Tags
Bait and Switch, Great Recession, Grow New Jersey, New Jersey, New Jersey Economic Opportunity Act, PSE&G
The economic impact of the Great Recession was severe for many economies in the United States. In an attempt at revival after this economic hit, states implemented different strategies for economic development. Some states were able to bounce back more than others, and in the case of New Jersey, the journey towards successful economic development has been bumpy.
In 2013, New Jersey passed the The New Jersey Economic Opportunity Act (EOA). This act is a consolidation of five state economic tax credit programs into two, the Grow New Jersey Assistance Program and the Economic Redevelopment and Growth Grant Program. It allowed New Jersey to offer competitive financial incentive packages in order to attract development in smart growth areas in the state. The attraction of companies through the New Jersey Economic Opportunity Act was meant to result in the mutually beneficial redevelopment of public spaces, and increase in job availability and the employment of their residents, the introduction of healthier options for those residents by healthier food companies in food deserts, and the boost of the tourism sector from this redevelopment of infrastructure.
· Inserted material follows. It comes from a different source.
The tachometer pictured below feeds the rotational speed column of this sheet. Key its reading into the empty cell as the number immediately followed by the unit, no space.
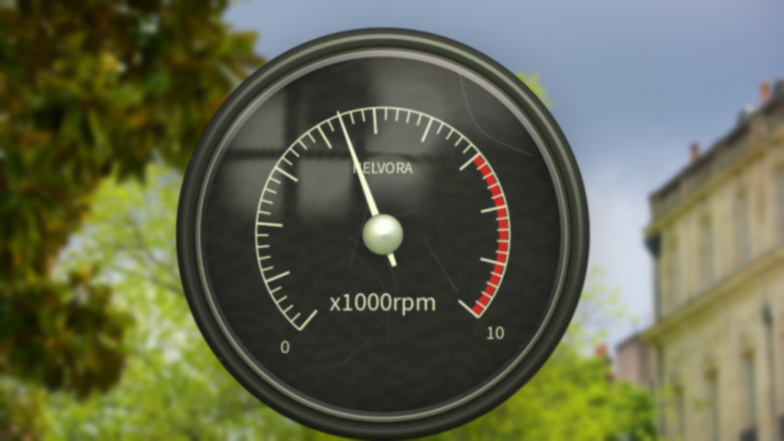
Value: 4400rpm
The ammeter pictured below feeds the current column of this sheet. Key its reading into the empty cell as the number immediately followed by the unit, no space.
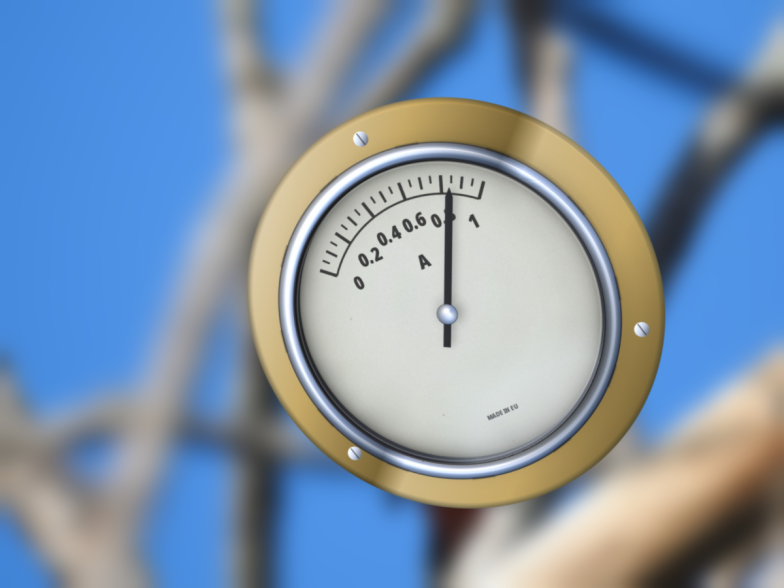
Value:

The companies would benefit from the assistance given and the business gained, and the areas redeveloped would reap the benefits of those redevelopments.
Unfortunately, this exchange has not gone the way it was intended, and New Jersey has found itself with the short end of the stick. New Jersey’s plan was to offer overly generous corporate tax subsidies in order to encourage companies to relocate and develop infrastructure in New Jersey. The offering of generous corporate tax subsidies and the lax implementation of oversight safeguards, as well as the lack of caps on monetary awards, resulted in companies taking advantage of what seemed to be New Jersey’s fountain of subsidies, and then reneging on their deal, or only fulfilling a portion of the agreement between the state and their company.
This bait and switch between companies and New Jersey has resulted in ineffective results in New Jersey’s economic development. After being given the subsidies to build new infrastructure or relocate to a new location, rather than doing so, and creating new jobs and development opportunities for residents, companies simply move workers to different locations in New Jersey, or after receiving subsidies from New Jersey, they move to another state, taking the subsidies, and the employment with them, while leaving New Jersey to shoulder the added economic impact of them leaving and the wasting of subsidies.
Currently, companies such as PSE&G are pushing for even more nuclear subsidies than they need, and they have taken drastic measures such as threatening to close nuclear plants in the state if they are not obliged. In my opinion, their actions can be compared to blatant robbery and bullying on a grander scale. Many suggestions have been made by experts that New Jersey cut out the middle man, which would be the companies and implement the necessary redevelopment strategies themselves, that they place hard caps on award amounts with shorter award timeframes, demand stricter evaluations, require reporting from companies, and more.